GOAL OF THE EXERCISE
Answer these questions from the essay on sharing and scam economies below, one line each:
(a) What amount does the essay give for U.S. student debt?
(b) What network did the U.S. Department of Defense's Advanced Research Projects Agency build?
(c) How many U.S. factories does the essay say closed following NAFTA's signing?

What’s More Unequal: Sharing or Scam Economies?

The 18th century British literary critic, Samuel Taylor Coleridge, talked about the “reconciliation of opposites,” a phenomenon which Professor Chaumont at the Political Science Institute (“Science Po”) in Paris more than 200 years later tried to teach me meant the Gallic version of “placing contradictions between parentheses.” Today’s unequalizing economies, whether Brexit, French or closer to home, appear to specialize in growing contradictions alongside shrinking parentheses, like breaking down the barriers to unlimited time and space mobility while force-fitting “steerage class” passengers into constricting, overbooked economy airline seats on flights going socially backwards.

Direct causation mirrors direct effects especially when uber-induced by generational first-movers regardless of location. With U.S. student debt reaching $1.3 trillion to “crowd-out” other competitive opportunity cost investments, overseas students increasingly prefer Canadian universities not just based on price-to-job ratios but because they sense more aspirational opening towards cultural and sociopolitical lifestyle freedoms. Patents and start-ups in local-living, virtuous cycle stakeholder economies often follow as some U.S. cluster models have proved.

We find it hard to accept that human destruction and exploitation origins and policies currently drive the world’s social media economy. The U.S. Department of Defense’s Advanced Research Projects Agency (ARPA) built “ARPANET,” the first network to implement the TCP/IP protocol suite and an early user of packet switching networks – both technologies foundational for today’s Internet. The online pornography industry has either given birth to or laser-nurtured cutting edge technology developments (including interactive motion, haptic or tactile avatars, biofeedback or 3D video, and online cash transactions) and rides point on the virtual world’s lobbying for anti-piracy legislation. Losing sight of who we are or want to become, cross-pollinating social media platforms accelerate frenetic hook-ups where technology itself becomes the cultural context but without any satisfying relationship or solidarity conclusion.

“Corporatizing” these trends, America’s top business schools preach the economic and innovation self-fulfillment glories of “creative destruction” despite more than 60,000 U.S. factories closing following NAFTA’s 1992 signing.  America’s concurrent foreign policy failures with regime change derive from our homeland’s hypocritical inability to practice what it preaches. Where are the first-rate teachers, way-showers and empowering institutions proselytizing “decacorn,” domestic “creative reconstruction” enterprises and movements?

Passed-over working class populations and discarded geographies left to rot vote accordingly while locust-elites move on to the next shiny investor-fueled objects of global envy and desire. Multilateral banks and foundation-anointed NGOs lumber along funding bloody post trauma bandages to reconnect and recover some of the shattered and scattered human and ecological detritus. Privileged investor classes get to have it both ways, profiting from first mover messes on the way up and then collecting humanity awards or political appointments for sponsoring downward spiral clean-ups.

DATA BLOCK
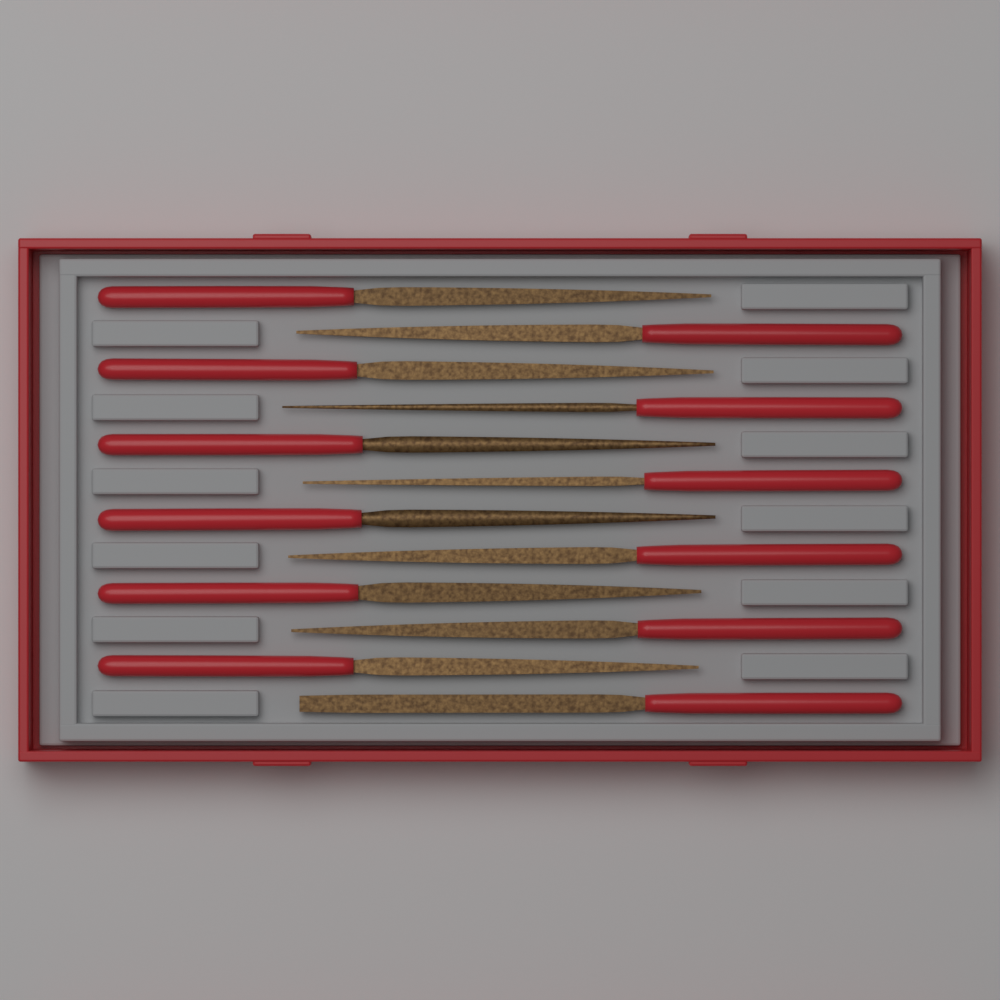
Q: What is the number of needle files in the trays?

EXERCISE RESPONSE
(a) $1.3 trillion
(b) ARPANET
(c) More than 60,000